Lithographie de Comte par Hoffmeister

Certaines sciences ont déjà acquis un caractère positif : il faut que la science de l’homme, elle aussi, arrive au positif. Nous avons actuellement des spécialistes, savants dans une science déterminée, mais ignorant la science de l’homme. S’adressant dans son Mémoire de 1913 aux astronomes, physi­ciens et chimistes, Saint-Simon s’écrie : Toute l’Europe s’égorge, que faites-vous pour arrêter cette boucherie ? Rien (...) Que faites-vous, encore une fois, pour rétablir la paix ? Rien. Que pouvez-vous faire ? Rien. La connaissance de l’homme est la seule qui puisse conduire à la découverte des moyens de concilier les intérêts des peuples et vous n’étudiez point cette science. On ne peut rien demander non plus aux théologiens, métaphysiciens et légistes : ils ignorent tout de l’économie, de la production, de l’industrie, ou leurs connaissances sont superficielles. Une science nouvelle doit naître et devenir posi­tive : la science de l’homme, la physiologie sociale (le terme de sociologie a été créé par Auguste Comte). Cette science de l’homme est d’ailleurs bien différente de ces sciences humaines qui tentent, aujourd’hui, avec plus ou moins de bonheur, d’opérer une synthèse hasardeuse entre des sciences aux fron­tières incertaines. Cette physiologie sociale devra être traitée par les méthodes propres aux sciences physiques. Son objet sera l’être social qui n’est point une simple agglomération d’êtres vivants, mais une véritable machine organisée. La morale et la politique s’intègrent dans cette physiologie sociale et devront donc devenir des sciences positives.

Pour comprendre l’organisation sociale, il faut étudier les diverses étapes de son développement historique, les relier les unes aux autres et mettre en évidence la loi suprême du progrès de l’esprit humain dont les hommes ne sont que les instruments. La connaissance de cette loi permettra de traiter la politique scientifiquement, car du passé bien observé on peut déduire l’avenir. La science de l’homme ne tend pas à démon­trer l’existence d’un progrès continu et indéfini, mais à étudier, dans leur succession, les divers types d’organisation sociale. Saint-Simon pense même que certaines sociétés peuvent passer par un apogée, puis décliner et mourir. On songe à la thèse de Spengler sur le déclin des cultures arrivées au stade de civili­sation, ainsi qu’au mot de Valéry : les civilisations sont mortelles.

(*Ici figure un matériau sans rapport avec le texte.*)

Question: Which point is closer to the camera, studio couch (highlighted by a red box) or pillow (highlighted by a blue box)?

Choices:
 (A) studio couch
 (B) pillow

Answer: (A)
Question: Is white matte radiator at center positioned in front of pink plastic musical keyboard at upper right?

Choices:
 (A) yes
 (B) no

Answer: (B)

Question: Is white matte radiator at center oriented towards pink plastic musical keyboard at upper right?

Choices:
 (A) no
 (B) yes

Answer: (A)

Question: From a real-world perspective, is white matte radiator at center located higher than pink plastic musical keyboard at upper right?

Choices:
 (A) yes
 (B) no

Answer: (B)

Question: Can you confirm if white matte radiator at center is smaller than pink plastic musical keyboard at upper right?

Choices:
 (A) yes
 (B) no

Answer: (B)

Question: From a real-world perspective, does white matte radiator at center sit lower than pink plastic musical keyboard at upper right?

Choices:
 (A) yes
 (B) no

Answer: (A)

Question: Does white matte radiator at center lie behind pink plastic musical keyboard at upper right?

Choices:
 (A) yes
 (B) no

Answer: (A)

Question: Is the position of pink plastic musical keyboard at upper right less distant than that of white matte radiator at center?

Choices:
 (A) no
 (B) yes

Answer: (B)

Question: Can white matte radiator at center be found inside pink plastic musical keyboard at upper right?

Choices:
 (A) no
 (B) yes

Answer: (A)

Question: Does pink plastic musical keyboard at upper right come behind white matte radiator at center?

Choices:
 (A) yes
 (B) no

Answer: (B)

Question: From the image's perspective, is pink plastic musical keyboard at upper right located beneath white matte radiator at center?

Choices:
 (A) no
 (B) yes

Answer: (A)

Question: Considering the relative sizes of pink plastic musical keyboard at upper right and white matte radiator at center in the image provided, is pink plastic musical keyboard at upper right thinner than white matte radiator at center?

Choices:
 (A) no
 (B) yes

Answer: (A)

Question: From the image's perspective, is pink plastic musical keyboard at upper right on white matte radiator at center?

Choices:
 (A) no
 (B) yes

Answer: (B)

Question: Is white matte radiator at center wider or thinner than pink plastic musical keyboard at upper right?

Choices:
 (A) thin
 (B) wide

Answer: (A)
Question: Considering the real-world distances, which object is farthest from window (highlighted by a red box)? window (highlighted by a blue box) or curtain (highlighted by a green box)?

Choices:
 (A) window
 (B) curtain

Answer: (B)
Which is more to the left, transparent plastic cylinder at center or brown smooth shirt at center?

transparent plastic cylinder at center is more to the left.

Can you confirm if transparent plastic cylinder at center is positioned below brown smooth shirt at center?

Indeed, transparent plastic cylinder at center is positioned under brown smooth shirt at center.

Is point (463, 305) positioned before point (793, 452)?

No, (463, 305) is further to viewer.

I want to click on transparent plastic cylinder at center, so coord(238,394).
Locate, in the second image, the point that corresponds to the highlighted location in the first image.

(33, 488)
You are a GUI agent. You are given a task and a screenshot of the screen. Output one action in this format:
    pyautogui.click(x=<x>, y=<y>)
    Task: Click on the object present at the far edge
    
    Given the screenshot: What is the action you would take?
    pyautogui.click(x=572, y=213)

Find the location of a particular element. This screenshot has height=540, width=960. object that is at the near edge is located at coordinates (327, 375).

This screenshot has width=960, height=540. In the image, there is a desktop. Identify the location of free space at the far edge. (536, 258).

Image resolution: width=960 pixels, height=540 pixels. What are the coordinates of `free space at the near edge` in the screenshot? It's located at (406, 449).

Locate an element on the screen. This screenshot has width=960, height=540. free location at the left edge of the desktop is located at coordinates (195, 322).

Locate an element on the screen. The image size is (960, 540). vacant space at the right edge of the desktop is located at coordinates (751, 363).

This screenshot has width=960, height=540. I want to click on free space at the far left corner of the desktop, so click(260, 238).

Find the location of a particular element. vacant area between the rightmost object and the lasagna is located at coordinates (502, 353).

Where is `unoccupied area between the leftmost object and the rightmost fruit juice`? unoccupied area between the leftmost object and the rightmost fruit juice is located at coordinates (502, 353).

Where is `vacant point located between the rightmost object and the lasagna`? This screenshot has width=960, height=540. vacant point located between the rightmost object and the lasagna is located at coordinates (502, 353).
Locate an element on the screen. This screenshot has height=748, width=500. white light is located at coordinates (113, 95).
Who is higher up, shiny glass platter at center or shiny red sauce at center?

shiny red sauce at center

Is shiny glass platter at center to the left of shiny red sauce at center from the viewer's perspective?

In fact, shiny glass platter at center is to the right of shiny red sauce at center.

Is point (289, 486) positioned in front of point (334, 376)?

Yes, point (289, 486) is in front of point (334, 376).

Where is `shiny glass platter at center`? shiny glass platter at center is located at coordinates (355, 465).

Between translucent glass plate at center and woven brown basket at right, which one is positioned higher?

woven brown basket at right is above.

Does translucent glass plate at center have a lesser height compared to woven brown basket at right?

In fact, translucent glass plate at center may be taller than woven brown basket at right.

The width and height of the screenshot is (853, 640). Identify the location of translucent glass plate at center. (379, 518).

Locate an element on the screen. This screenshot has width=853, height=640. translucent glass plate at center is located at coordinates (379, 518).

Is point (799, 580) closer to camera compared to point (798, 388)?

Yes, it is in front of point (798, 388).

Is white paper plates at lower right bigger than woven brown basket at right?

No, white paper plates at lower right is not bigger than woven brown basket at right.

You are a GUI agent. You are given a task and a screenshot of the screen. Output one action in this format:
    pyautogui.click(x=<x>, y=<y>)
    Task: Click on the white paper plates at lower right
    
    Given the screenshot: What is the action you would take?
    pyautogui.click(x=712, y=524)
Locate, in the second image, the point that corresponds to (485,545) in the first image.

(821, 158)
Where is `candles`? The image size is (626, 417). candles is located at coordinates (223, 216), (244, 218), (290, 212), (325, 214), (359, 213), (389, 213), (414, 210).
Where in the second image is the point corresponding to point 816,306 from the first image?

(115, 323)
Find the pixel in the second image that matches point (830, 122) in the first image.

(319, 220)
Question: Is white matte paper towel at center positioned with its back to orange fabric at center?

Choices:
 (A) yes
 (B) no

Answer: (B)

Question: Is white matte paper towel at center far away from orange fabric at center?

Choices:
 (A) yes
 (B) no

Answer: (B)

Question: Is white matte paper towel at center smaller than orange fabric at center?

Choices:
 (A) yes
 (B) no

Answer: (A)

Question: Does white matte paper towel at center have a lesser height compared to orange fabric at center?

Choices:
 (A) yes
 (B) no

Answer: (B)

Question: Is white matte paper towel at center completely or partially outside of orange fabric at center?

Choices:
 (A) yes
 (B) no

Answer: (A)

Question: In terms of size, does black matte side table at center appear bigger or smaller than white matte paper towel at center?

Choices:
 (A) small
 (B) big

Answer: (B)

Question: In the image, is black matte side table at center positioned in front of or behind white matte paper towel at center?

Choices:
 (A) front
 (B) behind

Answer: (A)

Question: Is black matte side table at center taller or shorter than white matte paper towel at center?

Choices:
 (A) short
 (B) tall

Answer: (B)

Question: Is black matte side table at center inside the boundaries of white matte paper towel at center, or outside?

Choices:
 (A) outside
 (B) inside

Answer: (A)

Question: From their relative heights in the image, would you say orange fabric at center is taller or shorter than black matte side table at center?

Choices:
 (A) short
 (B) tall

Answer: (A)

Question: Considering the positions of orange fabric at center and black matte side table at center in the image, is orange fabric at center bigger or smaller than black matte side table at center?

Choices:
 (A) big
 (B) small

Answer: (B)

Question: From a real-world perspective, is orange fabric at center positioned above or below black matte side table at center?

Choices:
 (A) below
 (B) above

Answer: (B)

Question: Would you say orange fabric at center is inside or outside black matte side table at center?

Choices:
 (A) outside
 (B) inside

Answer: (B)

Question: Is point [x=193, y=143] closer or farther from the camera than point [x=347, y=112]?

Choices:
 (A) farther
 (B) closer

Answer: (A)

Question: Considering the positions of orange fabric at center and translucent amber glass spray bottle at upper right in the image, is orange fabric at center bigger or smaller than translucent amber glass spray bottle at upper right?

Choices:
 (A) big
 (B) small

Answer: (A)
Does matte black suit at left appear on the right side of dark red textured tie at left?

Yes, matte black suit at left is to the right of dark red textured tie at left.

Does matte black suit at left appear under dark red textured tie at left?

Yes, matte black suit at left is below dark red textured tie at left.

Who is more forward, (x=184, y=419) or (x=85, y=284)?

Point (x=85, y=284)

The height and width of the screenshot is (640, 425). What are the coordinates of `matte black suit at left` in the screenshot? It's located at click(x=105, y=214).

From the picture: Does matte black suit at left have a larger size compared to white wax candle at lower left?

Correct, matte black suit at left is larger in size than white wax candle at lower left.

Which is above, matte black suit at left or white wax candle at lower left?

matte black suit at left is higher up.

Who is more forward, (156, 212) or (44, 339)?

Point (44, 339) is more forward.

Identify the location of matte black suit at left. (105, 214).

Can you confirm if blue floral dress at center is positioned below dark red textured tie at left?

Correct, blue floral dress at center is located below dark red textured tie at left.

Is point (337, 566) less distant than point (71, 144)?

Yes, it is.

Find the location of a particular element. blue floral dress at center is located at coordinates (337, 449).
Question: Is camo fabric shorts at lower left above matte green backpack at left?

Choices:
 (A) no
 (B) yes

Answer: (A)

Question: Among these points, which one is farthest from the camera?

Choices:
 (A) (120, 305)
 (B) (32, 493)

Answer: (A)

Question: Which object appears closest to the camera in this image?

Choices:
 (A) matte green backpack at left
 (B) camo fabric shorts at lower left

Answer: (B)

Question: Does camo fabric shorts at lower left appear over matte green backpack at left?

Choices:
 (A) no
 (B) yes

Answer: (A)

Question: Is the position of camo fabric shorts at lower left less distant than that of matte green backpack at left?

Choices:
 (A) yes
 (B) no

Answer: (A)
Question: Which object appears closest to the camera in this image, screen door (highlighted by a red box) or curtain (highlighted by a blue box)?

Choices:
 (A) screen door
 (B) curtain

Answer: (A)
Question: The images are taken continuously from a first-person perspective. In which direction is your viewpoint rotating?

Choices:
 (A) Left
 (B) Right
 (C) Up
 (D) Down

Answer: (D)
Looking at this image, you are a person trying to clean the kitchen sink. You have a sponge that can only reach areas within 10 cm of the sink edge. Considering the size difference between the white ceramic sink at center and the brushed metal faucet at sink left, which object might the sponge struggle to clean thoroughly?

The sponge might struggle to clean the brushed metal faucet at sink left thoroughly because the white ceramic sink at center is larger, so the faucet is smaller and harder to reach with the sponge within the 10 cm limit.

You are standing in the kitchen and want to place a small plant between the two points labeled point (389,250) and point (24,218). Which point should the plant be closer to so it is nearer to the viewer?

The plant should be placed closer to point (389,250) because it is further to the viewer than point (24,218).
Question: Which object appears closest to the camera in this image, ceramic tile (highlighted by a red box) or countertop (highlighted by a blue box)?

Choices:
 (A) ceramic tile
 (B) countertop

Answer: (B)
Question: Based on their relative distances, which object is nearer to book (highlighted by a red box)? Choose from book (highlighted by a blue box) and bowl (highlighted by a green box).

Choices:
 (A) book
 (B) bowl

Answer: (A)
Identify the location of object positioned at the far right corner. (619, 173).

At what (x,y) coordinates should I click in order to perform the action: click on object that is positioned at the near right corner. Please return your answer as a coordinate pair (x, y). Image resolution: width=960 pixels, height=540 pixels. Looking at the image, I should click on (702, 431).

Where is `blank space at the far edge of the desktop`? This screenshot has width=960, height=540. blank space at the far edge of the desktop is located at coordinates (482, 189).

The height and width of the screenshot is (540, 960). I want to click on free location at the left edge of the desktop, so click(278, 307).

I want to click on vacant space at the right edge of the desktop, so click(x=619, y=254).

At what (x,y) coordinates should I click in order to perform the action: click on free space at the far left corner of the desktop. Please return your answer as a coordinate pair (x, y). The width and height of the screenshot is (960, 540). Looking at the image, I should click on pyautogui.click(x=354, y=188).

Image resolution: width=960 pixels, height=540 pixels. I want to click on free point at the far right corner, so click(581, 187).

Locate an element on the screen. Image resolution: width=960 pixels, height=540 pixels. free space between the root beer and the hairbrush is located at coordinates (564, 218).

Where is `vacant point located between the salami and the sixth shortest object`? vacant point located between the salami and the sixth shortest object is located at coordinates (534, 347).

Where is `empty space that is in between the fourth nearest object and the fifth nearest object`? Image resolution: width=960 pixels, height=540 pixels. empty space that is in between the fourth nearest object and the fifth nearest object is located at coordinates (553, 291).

Saint-Simon apparaît ainsi, avant Auguste Comte, comme le fondateur de cette philosophie positive qui se propose d’organiser les sciences en utilisant leurs méthodes ; il est le premier à avoir voulu faire entrer dans le cercle fermé des sciences positives, une nouvelle science : la physiologie sociale (la sociologie), en montrant qu’elle devrait être traitée par les méthodes des autres sciences.